The efficiency gains come from specialization and division of labor. Each station along the line handles one task or a small set of tasks, performed by workers or robots in the same sequence every time. Because production line machines have preset parameters, precision stays high across thousands or millions of units. Per-unit costs drop significantly compared to batch or job shop work since automation reduces labor needs and the fixed costs of equipment get spread across enormous volumes.
Vehicles, clothing, toys, electronics, and processed foods are all commonly mass-produced. McDonald’s is a useful non-factory example: the company applies mass production logic to meal preparation, using standardized processes to serve time-conscious customers at speed. The downside is rigidity. A mass production line is designed around a specific product, and retooling it for something different is expensive and slow. You need consistently high demand to justify the setup costs.
Some sources break mass production into two subtypes: “discrete” mass production (assembling distinct items like cars or phones) and “repetitive” manufacturing (running identical items continuously on a dedicated line). The distinction is subtle. Repetitive manufacturing uses the same assembly line concept but emphasizes that the line runs the same product with little or no variation, often 24 hours a day. For most practical purposes, repetitive manufacturing is a subset of mass production rather than a separate category.
Continuous Flow Manufacturing
Continuous flow is the most automated and least flexible of the four types. Materials, whether dry bulk solids or fluids, move constantly through the facility, undergoing mechanical, thermal, or chemical treatment without stopping. It is, by definition, the opposite of batch production: there are no discrete start and stop points for individual runs.

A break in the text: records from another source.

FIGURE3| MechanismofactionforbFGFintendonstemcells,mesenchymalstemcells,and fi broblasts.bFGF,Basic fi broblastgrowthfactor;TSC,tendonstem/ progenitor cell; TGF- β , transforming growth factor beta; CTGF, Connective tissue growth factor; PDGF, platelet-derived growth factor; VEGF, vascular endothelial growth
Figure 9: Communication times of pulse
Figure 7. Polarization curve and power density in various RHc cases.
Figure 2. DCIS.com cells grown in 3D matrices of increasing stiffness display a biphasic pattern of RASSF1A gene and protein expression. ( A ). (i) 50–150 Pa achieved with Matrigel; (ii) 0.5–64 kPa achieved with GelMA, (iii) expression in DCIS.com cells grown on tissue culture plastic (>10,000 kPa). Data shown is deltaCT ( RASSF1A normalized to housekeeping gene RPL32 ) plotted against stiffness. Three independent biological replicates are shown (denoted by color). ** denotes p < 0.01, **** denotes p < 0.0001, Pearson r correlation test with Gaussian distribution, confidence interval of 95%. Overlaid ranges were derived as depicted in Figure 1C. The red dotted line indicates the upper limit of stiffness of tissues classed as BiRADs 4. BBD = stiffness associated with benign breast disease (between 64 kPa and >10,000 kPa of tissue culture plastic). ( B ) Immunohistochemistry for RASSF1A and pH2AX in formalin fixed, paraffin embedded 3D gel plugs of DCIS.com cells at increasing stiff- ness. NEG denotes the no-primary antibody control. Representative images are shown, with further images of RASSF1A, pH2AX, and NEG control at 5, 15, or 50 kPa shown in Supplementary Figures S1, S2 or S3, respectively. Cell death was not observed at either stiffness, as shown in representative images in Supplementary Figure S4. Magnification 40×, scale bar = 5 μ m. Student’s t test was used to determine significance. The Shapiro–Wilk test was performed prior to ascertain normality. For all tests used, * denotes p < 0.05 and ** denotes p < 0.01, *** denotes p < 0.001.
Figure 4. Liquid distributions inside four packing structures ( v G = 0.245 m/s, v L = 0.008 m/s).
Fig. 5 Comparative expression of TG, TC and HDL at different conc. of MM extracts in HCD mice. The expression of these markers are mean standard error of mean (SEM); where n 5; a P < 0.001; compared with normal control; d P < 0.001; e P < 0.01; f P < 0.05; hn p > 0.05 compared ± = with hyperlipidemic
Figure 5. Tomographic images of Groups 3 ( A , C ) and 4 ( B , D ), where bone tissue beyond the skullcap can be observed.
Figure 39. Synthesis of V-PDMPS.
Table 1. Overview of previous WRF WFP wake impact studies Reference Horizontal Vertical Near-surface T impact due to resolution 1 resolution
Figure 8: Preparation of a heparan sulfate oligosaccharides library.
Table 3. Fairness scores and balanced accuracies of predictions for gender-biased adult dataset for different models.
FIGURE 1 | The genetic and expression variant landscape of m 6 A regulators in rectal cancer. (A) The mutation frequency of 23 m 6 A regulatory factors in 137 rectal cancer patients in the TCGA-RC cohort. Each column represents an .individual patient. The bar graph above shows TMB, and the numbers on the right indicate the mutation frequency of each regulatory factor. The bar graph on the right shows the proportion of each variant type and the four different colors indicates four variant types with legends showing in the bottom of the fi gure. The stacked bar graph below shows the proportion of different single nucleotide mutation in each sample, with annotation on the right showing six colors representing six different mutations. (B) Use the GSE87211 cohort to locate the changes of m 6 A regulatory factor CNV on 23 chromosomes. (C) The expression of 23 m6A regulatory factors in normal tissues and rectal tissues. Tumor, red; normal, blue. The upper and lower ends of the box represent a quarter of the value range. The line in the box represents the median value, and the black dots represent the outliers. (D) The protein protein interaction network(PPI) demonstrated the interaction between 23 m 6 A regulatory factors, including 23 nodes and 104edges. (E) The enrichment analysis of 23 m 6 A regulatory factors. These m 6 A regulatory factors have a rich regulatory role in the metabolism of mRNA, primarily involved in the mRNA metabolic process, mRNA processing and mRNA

Oil refineries, chemical processing plants, paper mills, and steel mills are classic continuous flow operations. These facilities typically run 24 hours a day, seven days a week, because shutting down and restarting the process is enormously expensive and can even damage equipment. The product flowing through the system is often undifferentiated (gasoline, chemicals, paper rolls) rather than assembled from separate components.
Continuous flow delivers the lowest per-unit cost of any manufacturing type when demand is high and consistent. But it requires massive capital investment upfront, and the product line is essentially fixed. You’re not switching a refinery from gasoline to pharmaceutical production on a whim.
How Manufacturers Choose a Process Type
The decision comes down to two primary variables: production volume and product variety. Low volume with high variety pushes toward a job shop. High volume with zero variety points to continuous flow. Batch and mass production fill the middle ground, with batch favoring more variety at moderate volumes and mass production favoring higher volumes with minimal variation.
Cost structure matters too. Job shops and batch production have lower upfront equipment costs but higher per-unit labor costs. Mass production and continuous flow require significant capital investment in dedicated machinery, but per-unit costs plummet once the line is running at scale. A manufacturer producing 500 custom units a year would lose money on a mass production line, while a company needing 5 million identical units would be wildly inefficient running them through a job shop.
Quality requirements and material type also factor in. Products that must meet tight tolerances benefit from the preset parameters of mass production lines. Products involving chemical reactions or fluid processing naturally fit continuous flow. And products where each customer wants something slightly different, like engineered-to-order industrial equipment, land squarely in job shop territory regardless of what volume might theoretically justify.